BUCC 2019 : Building and Using Comparable Corpora
Call For Papers
Comparable corpora with various degrees of comparability (from noisy parallel corpora to random web snapshots) have been used in a range of applications, including Information Retrieval, Machine Translation, Cross-lingual text classification, etc. We believe that the linguistic definitions and observations related to comparable corpora can improve methods to mine such corpora for applications of statistical NLP, for example to extract parallel corpora from comparable corpora for neural MT, see the BUCC shared tasks in the past years.
The special topic for this year is Neural Networks for Building and Using Comparable Corpora. The workshop is co-located with RANLP'19.
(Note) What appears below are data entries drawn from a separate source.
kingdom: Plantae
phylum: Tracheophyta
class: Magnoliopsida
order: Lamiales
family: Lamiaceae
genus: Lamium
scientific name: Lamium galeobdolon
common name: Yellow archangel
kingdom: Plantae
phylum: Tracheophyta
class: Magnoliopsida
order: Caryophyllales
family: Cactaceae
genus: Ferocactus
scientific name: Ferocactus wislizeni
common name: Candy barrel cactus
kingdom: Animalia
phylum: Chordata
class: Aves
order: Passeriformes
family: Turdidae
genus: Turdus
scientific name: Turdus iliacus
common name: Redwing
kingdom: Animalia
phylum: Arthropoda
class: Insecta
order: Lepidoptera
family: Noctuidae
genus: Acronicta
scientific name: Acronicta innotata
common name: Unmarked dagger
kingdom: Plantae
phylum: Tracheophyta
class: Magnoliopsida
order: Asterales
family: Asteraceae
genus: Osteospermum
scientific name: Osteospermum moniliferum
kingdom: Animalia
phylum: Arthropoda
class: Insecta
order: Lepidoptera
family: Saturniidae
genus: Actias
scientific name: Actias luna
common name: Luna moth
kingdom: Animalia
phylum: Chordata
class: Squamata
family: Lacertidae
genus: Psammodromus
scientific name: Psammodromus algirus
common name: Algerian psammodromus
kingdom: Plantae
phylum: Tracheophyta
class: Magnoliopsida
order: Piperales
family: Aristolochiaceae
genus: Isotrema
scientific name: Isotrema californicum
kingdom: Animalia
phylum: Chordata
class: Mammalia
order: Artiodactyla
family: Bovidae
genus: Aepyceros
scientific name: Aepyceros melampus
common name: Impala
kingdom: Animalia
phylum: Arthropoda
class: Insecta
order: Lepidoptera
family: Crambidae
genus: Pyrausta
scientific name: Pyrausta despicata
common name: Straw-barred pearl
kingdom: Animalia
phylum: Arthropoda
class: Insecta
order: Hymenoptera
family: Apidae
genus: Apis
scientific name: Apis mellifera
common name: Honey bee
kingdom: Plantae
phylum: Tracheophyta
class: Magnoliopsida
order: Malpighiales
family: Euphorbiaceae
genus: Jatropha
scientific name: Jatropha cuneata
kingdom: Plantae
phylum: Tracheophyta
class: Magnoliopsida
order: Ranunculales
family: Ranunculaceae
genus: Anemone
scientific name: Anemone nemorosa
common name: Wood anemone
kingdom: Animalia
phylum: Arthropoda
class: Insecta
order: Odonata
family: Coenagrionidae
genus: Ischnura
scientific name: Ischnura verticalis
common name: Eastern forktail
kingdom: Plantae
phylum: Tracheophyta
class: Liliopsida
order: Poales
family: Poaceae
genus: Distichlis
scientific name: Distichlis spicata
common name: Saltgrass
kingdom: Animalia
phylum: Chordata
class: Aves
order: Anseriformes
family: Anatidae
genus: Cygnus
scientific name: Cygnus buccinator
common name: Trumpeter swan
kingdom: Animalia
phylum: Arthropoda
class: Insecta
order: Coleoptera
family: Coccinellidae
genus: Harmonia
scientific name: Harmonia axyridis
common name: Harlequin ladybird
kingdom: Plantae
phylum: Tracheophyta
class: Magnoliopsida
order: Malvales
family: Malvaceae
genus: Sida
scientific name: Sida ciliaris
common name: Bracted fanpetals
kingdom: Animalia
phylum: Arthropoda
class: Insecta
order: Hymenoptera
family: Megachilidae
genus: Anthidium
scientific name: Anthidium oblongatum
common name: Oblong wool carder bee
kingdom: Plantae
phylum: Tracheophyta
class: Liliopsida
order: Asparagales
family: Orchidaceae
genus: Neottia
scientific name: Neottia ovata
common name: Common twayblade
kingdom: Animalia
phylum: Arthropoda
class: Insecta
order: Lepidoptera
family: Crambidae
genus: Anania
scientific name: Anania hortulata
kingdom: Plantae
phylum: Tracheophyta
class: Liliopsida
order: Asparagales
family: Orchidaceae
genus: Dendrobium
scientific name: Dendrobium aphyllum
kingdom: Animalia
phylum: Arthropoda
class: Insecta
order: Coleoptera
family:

We solicit contributions to the following topics:
Building Comparable Corpora
• Automatic and semi-automatic methods
• Methods to mine parallel and non-parallel corpora from the Web
• Tools and criteria to evaluate the comparability of corpora
• Parallel vs non-parallel corpora, monolingual corpora
• Rare and minority languages, across language families
• Multi-media/multi-modal comparable corpora
Applications of comparable corpora
• Human translations
• Language learning
• Cross-language information retrieval & document categorization
• Bilingual projections
• Machine translation
• Writing assistance
Mining from Comparable Corpora
• Cross-language distributional semantics
• Extraction of parallel segments or paraphrases from comparable corpora
• Methods to extract parallel from non-parallel corpora (e.g. to provide for low-resource languages in neural machine translation)
• Extraction of bilingual and multilingual translations of single words and multi-word expressions; proper names, named entities, etc.